To solve this problem, we can apply the combined gas law equation:
(P1 * V1) / (T1) = (P2 * V2) / (T2)
Where:
- P1 and P2 are the initial and final pressures, respectively
- V1 and V2 are the initial and final volumes, respectively
- T1 and T2 are the initial and final temperatures, respectively
We are given the following information:
- P1 = 821 torr
- V1 = 5.85 L
- T1 = 345 K
- T2 = 7 degrees Celsius = 7 + 273.15 = 280.15 K
- P2 = 0.921 atm
Now, let's plug these values into the equation and solve for V2:
(821 torr * 5.85 L) / (345 K) = (0.921 atm * V2) / (280.15 K)

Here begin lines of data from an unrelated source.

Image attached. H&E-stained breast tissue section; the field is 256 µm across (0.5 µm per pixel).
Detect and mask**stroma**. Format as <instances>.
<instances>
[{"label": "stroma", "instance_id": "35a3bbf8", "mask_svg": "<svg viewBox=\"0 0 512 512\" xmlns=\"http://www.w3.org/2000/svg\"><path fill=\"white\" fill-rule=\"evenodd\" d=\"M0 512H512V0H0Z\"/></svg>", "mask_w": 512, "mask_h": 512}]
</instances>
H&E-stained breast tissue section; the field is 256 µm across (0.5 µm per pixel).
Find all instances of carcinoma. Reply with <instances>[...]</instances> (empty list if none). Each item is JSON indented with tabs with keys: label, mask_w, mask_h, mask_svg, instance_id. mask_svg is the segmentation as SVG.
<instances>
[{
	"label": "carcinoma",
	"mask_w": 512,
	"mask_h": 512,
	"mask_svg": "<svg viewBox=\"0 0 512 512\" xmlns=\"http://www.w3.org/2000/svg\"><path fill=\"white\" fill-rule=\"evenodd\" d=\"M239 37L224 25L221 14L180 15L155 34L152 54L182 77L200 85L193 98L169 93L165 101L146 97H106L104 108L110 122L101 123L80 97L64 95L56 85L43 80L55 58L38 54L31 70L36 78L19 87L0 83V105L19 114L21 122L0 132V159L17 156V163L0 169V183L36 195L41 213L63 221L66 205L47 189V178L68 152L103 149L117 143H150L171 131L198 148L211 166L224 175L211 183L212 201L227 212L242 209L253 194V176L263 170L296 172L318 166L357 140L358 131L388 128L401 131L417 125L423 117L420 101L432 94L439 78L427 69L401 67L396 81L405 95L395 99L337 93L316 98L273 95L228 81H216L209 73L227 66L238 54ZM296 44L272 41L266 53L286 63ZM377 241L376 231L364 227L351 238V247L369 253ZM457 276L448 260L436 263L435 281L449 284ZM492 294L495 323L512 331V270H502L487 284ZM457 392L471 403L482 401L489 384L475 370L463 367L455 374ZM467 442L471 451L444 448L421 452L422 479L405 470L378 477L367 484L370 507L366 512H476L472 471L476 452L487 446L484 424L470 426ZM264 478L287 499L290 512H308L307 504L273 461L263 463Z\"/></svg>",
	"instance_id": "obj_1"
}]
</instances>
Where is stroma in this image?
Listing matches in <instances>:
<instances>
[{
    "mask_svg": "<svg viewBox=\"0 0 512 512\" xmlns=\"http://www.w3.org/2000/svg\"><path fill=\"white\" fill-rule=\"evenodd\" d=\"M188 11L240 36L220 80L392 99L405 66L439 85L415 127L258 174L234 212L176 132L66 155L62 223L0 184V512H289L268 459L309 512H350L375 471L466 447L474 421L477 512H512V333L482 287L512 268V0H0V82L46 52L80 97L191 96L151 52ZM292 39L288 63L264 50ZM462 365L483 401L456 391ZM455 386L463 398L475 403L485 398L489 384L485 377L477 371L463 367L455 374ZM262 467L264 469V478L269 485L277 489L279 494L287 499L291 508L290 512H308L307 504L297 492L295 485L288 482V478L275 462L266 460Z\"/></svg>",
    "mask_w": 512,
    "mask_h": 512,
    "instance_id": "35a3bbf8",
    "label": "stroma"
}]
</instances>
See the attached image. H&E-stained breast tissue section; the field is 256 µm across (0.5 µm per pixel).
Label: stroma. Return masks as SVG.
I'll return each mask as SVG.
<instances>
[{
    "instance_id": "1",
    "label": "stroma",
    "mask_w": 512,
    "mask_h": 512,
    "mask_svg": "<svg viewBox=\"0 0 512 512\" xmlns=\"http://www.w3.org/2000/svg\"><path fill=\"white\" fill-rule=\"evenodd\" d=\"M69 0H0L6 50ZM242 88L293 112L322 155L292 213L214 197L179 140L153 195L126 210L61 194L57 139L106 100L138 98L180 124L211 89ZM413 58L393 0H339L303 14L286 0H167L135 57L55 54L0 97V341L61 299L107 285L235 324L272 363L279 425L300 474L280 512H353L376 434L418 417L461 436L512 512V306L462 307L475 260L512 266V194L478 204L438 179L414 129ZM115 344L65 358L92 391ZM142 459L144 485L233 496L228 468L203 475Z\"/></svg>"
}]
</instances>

Note: We need to make sure that the pressures are in the same units, so let's convert 821 torr to atm by dividing it by 760 torr/1 atm:
(821 torr / 760 torr/1 atm * 5.85 L) / (345 K) = (0.921 atm * V2) / (280.15 K)
(1.07960526 atm * 5.85 L) / (345 K) = (0.921 atm * V2) / (280.15 K)
6.32786691 atm L / K = 0.921 * V2 / 280.15
Now, let's solve for V2:
V2 = (6.32786691 atm L / K * 280.15 K) / 0.921 atm
V2 = 1933.62 L
Therefore, the gas will occupy a volume of 1933.62 L when the temperature and pressure decrease to 7 degrees Celsius and 0.921 atm, respectively.